In supra ventricular tachycardia, the QRS is narrow because the ventricles are depolarized over the normal specialized conduction tissues (light blue region). Five possible arrhythmias are commonly encountered.

First, in atrial fibrillation, multiple microreentrant circuits can lead to chaotic activation of the atrium. Because impulses are reaching the AV node at irregular intervals, ventricular depolarization is irregular.

Second, in atrial flutter, a macroreentrant circuit, traveling up the interatrial septum and down the lateral walls, can activate the atria in a regular fashion at approximately 300 bpm.

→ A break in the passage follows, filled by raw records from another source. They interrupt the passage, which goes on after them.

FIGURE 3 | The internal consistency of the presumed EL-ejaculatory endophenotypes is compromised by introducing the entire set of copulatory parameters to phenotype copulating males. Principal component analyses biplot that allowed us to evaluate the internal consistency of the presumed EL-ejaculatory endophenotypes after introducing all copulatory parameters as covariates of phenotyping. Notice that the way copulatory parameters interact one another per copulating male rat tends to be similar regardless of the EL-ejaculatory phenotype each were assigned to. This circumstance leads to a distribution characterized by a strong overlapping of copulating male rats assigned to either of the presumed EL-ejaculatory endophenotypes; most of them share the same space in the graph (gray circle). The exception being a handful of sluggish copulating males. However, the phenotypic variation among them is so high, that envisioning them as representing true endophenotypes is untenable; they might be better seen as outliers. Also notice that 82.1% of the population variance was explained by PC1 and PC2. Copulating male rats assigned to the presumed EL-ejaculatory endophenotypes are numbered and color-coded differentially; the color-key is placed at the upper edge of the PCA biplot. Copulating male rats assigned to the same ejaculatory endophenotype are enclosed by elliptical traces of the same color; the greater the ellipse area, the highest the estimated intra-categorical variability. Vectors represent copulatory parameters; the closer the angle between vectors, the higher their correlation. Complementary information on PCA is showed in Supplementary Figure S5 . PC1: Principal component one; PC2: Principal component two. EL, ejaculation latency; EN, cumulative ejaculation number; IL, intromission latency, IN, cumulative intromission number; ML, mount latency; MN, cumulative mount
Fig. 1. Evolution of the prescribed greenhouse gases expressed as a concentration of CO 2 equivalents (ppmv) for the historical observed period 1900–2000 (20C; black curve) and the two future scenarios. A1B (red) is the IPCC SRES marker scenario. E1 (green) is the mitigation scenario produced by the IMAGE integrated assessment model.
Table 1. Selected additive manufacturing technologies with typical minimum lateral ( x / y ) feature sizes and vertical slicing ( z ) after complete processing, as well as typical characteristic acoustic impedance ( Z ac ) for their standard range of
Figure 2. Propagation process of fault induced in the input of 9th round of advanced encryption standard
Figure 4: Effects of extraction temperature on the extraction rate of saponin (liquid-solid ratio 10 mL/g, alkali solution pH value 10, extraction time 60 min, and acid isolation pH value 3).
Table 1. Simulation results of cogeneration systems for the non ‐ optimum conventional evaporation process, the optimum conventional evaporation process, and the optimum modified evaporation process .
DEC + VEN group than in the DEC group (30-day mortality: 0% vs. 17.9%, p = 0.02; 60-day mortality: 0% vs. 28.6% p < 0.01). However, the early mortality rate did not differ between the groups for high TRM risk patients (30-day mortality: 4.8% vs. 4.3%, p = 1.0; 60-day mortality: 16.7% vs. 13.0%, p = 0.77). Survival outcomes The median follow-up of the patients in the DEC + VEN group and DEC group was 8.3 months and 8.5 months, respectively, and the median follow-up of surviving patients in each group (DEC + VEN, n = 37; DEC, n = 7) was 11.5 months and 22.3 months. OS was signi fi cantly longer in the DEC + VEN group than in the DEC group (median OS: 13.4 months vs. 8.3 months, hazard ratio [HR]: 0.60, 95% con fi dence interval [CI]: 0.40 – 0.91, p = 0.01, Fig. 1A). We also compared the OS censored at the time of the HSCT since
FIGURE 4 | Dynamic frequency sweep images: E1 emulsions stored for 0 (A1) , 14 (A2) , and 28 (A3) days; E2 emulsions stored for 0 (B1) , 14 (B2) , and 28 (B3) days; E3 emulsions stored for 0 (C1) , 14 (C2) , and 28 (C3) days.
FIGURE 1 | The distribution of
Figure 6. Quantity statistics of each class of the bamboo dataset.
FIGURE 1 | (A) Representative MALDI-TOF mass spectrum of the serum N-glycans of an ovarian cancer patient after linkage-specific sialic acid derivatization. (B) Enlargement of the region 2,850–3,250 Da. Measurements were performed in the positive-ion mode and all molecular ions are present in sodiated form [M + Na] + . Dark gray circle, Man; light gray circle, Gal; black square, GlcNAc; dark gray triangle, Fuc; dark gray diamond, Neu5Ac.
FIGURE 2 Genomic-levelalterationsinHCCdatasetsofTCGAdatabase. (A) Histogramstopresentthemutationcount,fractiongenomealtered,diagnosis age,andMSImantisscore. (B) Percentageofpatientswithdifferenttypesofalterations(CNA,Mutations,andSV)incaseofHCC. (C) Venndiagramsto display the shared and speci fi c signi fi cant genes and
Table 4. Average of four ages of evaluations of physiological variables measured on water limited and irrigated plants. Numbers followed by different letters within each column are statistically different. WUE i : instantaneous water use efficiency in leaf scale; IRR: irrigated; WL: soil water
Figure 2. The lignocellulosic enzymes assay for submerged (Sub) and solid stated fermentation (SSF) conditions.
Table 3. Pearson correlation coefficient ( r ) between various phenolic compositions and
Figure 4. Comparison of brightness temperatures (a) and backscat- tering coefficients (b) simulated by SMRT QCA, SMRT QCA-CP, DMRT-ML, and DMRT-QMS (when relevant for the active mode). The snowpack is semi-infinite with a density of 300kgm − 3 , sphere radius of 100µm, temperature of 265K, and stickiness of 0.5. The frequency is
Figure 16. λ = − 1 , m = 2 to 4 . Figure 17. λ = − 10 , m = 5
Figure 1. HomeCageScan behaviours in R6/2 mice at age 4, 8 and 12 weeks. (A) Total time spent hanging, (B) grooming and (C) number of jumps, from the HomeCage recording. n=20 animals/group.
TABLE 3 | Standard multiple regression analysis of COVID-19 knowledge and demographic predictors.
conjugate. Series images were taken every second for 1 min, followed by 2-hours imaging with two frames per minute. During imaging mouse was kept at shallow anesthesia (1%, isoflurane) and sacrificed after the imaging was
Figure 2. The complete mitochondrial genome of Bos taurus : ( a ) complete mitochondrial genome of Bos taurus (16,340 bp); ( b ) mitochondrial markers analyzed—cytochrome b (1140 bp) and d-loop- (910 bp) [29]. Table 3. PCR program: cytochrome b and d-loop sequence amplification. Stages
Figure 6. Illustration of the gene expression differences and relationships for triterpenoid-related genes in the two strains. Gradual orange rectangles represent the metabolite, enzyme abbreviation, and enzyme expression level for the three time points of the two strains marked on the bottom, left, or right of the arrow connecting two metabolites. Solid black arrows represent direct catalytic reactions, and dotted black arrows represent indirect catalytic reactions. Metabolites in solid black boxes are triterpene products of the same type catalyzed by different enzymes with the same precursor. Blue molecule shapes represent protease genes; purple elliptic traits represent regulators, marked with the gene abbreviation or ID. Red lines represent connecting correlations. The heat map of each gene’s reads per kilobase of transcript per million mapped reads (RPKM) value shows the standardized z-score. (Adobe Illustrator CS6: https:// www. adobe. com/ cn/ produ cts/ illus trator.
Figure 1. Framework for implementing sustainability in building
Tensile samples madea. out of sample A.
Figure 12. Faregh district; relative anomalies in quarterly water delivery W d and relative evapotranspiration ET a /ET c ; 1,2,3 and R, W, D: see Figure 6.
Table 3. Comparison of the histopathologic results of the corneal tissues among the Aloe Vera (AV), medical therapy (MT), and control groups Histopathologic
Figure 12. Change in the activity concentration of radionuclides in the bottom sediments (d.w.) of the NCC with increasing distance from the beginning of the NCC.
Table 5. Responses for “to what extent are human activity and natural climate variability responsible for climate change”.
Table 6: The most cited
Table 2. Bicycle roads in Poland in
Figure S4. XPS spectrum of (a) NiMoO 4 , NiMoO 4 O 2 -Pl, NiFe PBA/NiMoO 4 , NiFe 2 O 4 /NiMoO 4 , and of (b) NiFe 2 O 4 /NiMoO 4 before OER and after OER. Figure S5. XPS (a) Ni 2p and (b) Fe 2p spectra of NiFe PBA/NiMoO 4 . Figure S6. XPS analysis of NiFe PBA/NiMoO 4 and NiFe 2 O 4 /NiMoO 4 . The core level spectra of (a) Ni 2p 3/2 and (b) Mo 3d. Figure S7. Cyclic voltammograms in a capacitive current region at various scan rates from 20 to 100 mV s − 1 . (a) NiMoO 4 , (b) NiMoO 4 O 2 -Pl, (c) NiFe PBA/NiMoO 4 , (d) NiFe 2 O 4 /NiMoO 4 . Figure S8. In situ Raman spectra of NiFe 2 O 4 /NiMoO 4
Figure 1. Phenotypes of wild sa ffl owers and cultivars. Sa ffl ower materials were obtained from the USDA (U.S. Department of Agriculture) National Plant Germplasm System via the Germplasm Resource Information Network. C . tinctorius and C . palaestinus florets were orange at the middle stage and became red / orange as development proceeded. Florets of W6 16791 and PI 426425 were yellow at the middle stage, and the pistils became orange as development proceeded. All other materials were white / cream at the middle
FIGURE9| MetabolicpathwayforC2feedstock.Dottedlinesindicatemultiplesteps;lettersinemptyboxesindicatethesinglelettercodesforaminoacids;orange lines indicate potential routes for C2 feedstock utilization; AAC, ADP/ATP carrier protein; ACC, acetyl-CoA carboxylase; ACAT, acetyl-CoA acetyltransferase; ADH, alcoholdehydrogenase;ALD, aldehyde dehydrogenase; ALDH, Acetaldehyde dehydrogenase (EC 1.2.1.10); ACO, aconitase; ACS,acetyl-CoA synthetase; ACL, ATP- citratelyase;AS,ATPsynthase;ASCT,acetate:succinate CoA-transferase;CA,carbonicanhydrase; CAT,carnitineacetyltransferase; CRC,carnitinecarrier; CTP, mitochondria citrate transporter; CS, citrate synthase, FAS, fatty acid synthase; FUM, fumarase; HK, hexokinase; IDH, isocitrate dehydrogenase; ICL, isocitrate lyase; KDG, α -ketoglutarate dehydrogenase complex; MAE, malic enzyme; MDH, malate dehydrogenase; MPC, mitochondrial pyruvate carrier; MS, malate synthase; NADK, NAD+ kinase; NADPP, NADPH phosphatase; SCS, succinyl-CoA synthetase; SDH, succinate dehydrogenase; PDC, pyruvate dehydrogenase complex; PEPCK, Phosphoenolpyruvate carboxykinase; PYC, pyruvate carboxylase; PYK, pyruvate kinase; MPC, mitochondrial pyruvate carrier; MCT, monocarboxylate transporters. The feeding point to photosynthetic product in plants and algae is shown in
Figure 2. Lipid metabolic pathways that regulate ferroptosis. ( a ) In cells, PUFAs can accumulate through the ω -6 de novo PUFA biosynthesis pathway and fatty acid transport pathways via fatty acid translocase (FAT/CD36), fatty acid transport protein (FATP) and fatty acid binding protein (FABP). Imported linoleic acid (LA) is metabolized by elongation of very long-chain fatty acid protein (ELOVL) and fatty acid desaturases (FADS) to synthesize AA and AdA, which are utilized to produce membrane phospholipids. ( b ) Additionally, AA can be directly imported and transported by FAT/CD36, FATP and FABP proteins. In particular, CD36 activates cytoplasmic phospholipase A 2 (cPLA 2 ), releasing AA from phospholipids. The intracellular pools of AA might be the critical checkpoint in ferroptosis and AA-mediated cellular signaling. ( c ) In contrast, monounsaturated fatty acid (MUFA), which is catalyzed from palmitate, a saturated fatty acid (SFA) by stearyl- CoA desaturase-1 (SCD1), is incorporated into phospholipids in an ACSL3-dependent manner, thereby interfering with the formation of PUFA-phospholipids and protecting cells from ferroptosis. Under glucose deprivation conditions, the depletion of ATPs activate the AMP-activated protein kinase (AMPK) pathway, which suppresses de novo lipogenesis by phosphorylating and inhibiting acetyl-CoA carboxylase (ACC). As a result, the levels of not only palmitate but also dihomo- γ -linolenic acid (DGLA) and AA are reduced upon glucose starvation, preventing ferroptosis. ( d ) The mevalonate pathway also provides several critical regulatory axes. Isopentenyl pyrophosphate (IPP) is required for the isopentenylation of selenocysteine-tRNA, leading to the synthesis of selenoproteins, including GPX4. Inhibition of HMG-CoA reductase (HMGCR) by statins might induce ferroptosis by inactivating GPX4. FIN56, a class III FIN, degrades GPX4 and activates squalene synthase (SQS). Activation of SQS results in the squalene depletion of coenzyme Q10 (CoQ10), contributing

The AV node can conduct only every other or every third beat, so that the ventricles are depolarized at 150 or 100 bpm.

In AV nodal re-entrant tachycardia, slow and fast pathways exist in the region of the AV node and a microreentrant circuit can be formed.

Fourth, in atrioventricular re-entry, an abnormal connection between the atrium and ventricle exists so that a macroreentrant circuit can be formed with the AV node forming the slow pathway, and the abnormal atrioventricular connection forming the fast pathway.

Finally, in atrial tachycardia, an abnormal focus of atrial activity as a result of either re-entry, triggered activity, or abnormal automaticity can activate the atria in a regular fashion.